Stored data entries:
● ● ● ● ● ● ●

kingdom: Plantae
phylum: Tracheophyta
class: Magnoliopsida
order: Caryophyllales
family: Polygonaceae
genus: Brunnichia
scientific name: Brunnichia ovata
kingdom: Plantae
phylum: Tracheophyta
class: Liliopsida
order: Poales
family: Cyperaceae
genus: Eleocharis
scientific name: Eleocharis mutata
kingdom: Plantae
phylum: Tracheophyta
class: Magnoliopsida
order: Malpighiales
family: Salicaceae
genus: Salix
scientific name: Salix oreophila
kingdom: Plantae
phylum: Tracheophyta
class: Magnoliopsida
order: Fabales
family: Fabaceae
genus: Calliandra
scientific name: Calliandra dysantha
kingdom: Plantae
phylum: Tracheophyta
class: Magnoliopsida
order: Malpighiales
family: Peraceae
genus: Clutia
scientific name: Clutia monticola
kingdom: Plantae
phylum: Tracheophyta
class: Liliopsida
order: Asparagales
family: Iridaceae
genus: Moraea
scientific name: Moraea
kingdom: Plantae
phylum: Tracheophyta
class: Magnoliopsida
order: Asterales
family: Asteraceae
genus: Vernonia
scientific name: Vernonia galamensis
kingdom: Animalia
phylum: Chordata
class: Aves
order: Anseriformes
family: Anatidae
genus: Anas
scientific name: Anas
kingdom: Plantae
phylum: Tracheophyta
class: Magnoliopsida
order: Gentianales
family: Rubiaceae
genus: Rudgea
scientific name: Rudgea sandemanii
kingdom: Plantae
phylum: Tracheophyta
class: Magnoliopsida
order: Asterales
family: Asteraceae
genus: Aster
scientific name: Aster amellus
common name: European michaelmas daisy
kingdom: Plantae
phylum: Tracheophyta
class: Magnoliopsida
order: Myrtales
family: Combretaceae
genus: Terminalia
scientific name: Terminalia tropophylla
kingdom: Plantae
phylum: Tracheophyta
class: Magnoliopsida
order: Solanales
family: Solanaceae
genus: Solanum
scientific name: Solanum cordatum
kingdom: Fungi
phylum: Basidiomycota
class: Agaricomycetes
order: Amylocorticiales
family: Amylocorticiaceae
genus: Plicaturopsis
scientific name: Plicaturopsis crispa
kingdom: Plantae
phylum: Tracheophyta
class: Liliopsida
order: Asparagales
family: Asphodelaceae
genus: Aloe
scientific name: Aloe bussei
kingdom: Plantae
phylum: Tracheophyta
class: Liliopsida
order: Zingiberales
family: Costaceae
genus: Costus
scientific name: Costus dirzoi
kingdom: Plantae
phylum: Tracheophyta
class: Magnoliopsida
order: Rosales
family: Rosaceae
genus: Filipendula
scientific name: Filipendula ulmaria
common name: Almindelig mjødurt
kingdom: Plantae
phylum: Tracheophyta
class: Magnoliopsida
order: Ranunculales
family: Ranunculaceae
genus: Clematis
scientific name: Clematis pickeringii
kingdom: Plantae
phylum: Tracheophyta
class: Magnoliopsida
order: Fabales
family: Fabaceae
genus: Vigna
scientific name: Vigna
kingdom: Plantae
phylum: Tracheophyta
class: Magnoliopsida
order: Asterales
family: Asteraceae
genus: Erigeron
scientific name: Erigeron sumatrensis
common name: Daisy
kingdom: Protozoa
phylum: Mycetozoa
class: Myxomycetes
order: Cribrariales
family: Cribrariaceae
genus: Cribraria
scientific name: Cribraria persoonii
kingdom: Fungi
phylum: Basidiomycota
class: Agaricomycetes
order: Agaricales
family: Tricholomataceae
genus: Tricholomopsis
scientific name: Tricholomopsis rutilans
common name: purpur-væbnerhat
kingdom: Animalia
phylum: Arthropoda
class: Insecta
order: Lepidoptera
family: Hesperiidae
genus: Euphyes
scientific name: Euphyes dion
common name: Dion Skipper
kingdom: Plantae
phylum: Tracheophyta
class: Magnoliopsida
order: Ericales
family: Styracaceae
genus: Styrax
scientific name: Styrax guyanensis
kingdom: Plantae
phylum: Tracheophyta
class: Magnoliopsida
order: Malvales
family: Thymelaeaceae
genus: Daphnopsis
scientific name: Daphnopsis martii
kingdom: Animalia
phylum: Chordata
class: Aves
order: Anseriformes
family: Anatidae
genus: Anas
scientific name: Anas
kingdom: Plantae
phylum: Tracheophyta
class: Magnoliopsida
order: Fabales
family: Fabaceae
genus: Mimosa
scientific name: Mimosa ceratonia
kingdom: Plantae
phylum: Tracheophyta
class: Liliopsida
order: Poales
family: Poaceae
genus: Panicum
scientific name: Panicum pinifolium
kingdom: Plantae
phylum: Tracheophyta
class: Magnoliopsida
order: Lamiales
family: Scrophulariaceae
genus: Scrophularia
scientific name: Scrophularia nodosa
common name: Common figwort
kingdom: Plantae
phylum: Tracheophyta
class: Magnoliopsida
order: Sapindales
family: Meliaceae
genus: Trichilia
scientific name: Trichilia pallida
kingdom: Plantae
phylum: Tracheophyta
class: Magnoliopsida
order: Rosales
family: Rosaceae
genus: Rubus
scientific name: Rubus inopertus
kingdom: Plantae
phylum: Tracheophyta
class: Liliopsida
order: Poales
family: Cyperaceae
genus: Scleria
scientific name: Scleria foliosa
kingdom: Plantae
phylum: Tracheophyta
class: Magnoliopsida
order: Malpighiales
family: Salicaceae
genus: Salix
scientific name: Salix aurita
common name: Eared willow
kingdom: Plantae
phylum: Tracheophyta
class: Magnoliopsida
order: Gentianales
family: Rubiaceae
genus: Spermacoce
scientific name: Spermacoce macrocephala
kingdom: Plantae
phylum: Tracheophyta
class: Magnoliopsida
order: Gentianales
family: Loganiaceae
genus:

● ● ● ● ● ● ●

__TASK DETAILS__. Reproduce every line of the records above verbatim, from the first to the last.

__ANSWER IN FULL__.
kingdom: Plantae
phylum: Tracheophyta
class: Magnoliopsida
order: Caryophyllales
family: Polygonaceae
genus: Brunnichia
scientific name: Brunnichia ovata
kingdom: Plantae
phylum: Tracheophyta
class: Liliopsida
order: Poales
family: Cyperaceae
genus: Eleocharis
scientific name: Eleocharis mutata
kingdom: Plantae
phylum: Tracheophyta
class: Magnoliopsida
order: Malpighiales
family: Salicaceae
genus: Salix
scientific name: Salix oreophila
kingdom: Plantae
phylum: Tracheophyta
class: Magnoliopsida
order: Fabales
family: Fabaceae
genus: Calliandra
scientific name: Calliandra dysantha
kingdom: Plantae
phylum: Tracheophyta
class: Magnoliopsida
order: Malpighiales
family: Peraceae
genus: Clutia
scientific name: Clutia monticola
kingdom: Plantae
phylum: Tracheophyta
class: Liliopsida
order: Asparagales
family: Iridaceae
genus: Moraea
scientific name: Moraea
kingdom: Plantae
phylum: Tracheophyta
class: Magnoliopsida
order: Asterales
family: Asteraceae
genus: Vernonia
scientific name: Vernonia galamensis
kingdom: Animalia
phylum: Chordata
class: Aves
order: Anseriformes
family: Anatidae
genus: Anas
scientific name: Anas
kingdom: Plantae
phylum: Tracheophyta
class: Magnoliopsida
order: Gentianales
family: Rubiaceae
genus: Rudgea
scientific name: Rudgea sandemanii
kingdom: Plantae
phylum: Tracheophyta
class: Magnoliopsida
order: Asterales
family: Asteraceae
genus: Aster
scientific name: Aster amellus
common name: European michaelmas daisy
kingdom: Plantae
phylum: Tracheophyta
class: Magnoliopsida
order: Myrtales
family: Combretaceae
genus: Terminalia
scientific name: Terminalia tropophylla
kingdom: Plantae
phylum: Tracheophyta
class: Magnoliopsida
order: Solanales
family: Solanaceae
genus: Solanum
scientific name: Solanum cordatum
kingdom: Fungi
phylum: Basidiomycota
class: Agaricomycetes
order: Amylocorticiales
family: Amylocorticiaceae
genus: Plicaturopsis
scientific name: Plicaturopsis crispa
kingdom: Plantae
phylum: Tracheophyta
class: Liliopsida
order: Asparagales
family: Asphodelaceae
genus: Aloe
scientific name: Aloe bussei
kingdom: Plantae
phylum: Tracheophyta
class: Liliopsida
order: Zingiberales
family: Costaceae
genus: Costus
scientific name: Costus dirzoi
kingdom: Plantae
phylum: Tracheophyta
class: Magnoliopsida
order: Rosales
family: Rosaceae
genus: Filipendula
scientific name: Filipendula ulmaria
common name: Almindelig mjødurt
kingdom: Plantae
phylum: Tracheophyta
class: Magnoliopsida
order: Ranunculales
family: Ranunculaceae
genus: Clematis
scientific name: Clematis pickeringii
kingdom: Plantae
phylum: Tracheophyta
class: Magnoliopsida
order: Fabales
family: Fabaceae
genus: Vigna
scientific name: Vigna
kingdom: Plantae
phylum: Tracheophyta
class: Magnoliopsida
order: Asterales
family: Asteraceae
genus: Erigeron
scientific name: Erigeron sumatrensis
common name: Daisy
kingdom: Protozoa
phylum: Mycetozoa
class: Myxomycetes
order: Cribrariales
family: Cribrariaceae
genus: Cribraria
scientific name: Cribraria persoonii
kingdom: Fungi
phylum: Basidiomycota
class: Agaricomycetes
order: Agaricales
family: Tricholomataceae
genus: Tricholomopsis
scientific name: Tricholomopsis rutilans
common name: purpur-væbnerhat
kingdom: Animalia
phylum: Arthropoda
class: Insecta
order: Lepidoptera
family: Hesperiidae
genus: Euphyes
scientific name: Euphyes dion
common name: Dion Skipper
kingdom: Plantae
phylum: Tracheophyta
class: Magnoliopsida
order: Ericales
family: Styracaceae
genus: Styrax
scientific name: Styrax guyanensis
kingdom: Plantae
phylum: Tracheophyta
class: Magnoliopsida
order: Malvales
family: Thymelaeaceae
genus: Daphnopsis
scientific name: Daphnopsis martii
kingdom: Animalia
phylum: Chordata
class: Aves
order: Anseriformes
family: Anatidae
genus: Anas
scientific name: Anas
kingdom: Plantae
phylum: Tracheophyta
class: Magnoliopsida
order: Fabales
family: Fabaceae
genus: Mimosa
scientific name: Mimosa ceratonia
kingdom: Plantae
phylum: Tracheophyta
class: Liliopsida
order: Poales
family: Poaceae
genus: Panicum
scientific name: Panicum pinifolium
kingdom: Plantae
phylum: Tracheophyta
class: Magnoliopsida
order: Lamiales
family: Scrophulariaceae
genus: Scrophularia
scientific name: Scrophularia nodosa
common name: Common figwort
kingdom: Plantae
phylum: Tracheophyta
class: Magnoliopsida
order: Sapindales
family: Meliaceae
genus: Trichilia
scientific name: Trichilia pallida
kingdom: Plantae
phylum: Tracheophyta
class: Magnoliopsida
order: Rosales
family: Rosaceae
genus: Rubus
scientific name: Rubus inopertus
kingdom: Plantae
phylum: Tracheophyta
class: Liliopsida
order: Poales
family: Cyperaceae
genus: Scleria
scientific name: Scleria foliosa
kingdom: Plantae
phylum: Tracheophyta
class: Magnoliopsida
order: Malpighiales
family: Salicaceae
genus: Salix
scientific name: Salix aurita
common name: Eared willow
kingdom: Plantae
phylum: Tracheophyta
class: Magnoliopsida
order: Gentianales
family: Rubiaceae
genus: Spermacoce
scientific name: Spermacoce macrocephala
kingdom: Plantae
phylum: Tracheophyta
class: Magnoliopsida
order: Gentianales
family: Loganiaceae
genus:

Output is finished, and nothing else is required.